→ **PROVIDED RECORDS**:
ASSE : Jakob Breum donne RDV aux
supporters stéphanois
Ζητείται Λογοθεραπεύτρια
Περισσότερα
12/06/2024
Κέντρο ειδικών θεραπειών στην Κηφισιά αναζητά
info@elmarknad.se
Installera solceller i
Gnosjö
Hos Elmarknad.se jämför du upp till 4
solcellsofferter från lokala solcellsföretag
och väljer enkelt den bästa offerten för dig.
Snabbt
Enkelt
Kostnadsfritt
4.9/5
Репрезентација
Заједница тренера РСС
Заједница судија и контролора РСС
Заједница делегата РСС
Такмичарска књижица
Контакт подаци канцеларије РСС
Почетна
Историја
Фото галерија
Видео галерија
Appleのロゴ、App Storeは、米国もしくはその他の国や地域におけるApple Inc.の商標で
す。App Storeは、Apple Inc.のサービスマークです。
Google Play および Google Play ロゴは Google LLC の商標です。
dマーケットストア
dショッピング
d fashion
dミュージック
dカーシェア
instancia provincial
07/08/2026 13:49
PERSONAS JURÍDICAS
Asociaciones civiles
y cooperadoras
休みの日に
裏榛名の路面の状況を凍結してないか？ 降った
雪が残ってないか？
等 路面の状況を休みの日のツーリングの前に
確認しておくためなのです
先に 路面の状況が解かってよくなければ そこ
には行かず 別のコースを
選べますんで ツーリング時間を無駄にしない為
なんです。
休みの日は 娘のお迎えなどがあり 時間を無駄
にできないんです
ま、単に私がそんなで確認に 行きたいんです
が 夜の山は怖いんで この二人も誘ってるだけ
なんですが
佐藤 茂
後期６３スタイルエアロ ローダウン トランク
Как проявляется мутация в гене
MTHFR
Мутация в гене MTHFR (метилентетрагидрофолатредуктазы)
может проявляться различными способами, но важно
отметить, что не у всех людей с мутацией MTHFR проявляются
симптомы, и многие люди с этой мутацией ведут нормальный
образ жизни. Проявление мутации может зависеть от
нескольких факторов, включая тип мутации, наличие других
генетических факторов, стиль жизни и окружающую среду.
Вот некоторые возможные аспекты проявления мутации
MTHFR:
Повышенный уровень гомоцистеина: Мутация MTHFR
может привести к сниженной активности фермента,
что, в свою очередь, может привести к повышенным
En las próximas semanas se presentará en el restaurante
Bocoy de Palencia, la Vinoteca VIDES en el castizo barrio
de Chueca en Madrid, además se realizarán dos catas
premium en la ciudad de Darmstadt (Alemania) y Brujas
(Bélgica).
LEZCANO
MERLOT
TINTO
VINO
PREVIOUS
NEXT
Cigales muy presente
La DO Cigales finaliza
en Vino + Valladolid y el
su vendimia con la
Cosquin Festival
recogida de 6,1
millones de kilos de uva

→ **YOUR OBJECTIVE**: Give back exactly the lines from the beginning of the records through the line containing "instancia provincial", and only those.

→ **TASK RESULT**:
ASSE : Jakob Breum donne RDV aux
supporters stéphanois
Ζητείται Λογοθεραπεύτρια
Περισσότερα
12/06/2024
Κέντρο ειδικών θεραπειών στην Κηφισιά αναζητά
info@elmarknad.se
Installera solceller i
Gnosjö
Hos Elmarknad.se jämför du upp till 4
solcellsofferter från lokala solcellsföretag
och väljer enkelt den bästa offerten för dig.
Snabbt
Enkelt
Kostnadsfritt
4.9/5
Репрезентација
Заједница тренера РСС
Заједница судија и контролора РСС
Заједница делегата РСС
Такмичарска књижица
Контакт подаци канцеларије РСС
Почетна
Историја
Фото галерија
Видео галерија
Appleのロゴ、App Storeは、米国もしくはその他の国や地域におけるApple Inc.の商標で
す。App Storeは、Apple Inc.のサービスマークです。
Google Play および Google Play ロゴは Google LLC の商標です。
dマーケットストア
dショッピング
d fashion
dミュージック
dカーシェア
instancia provincial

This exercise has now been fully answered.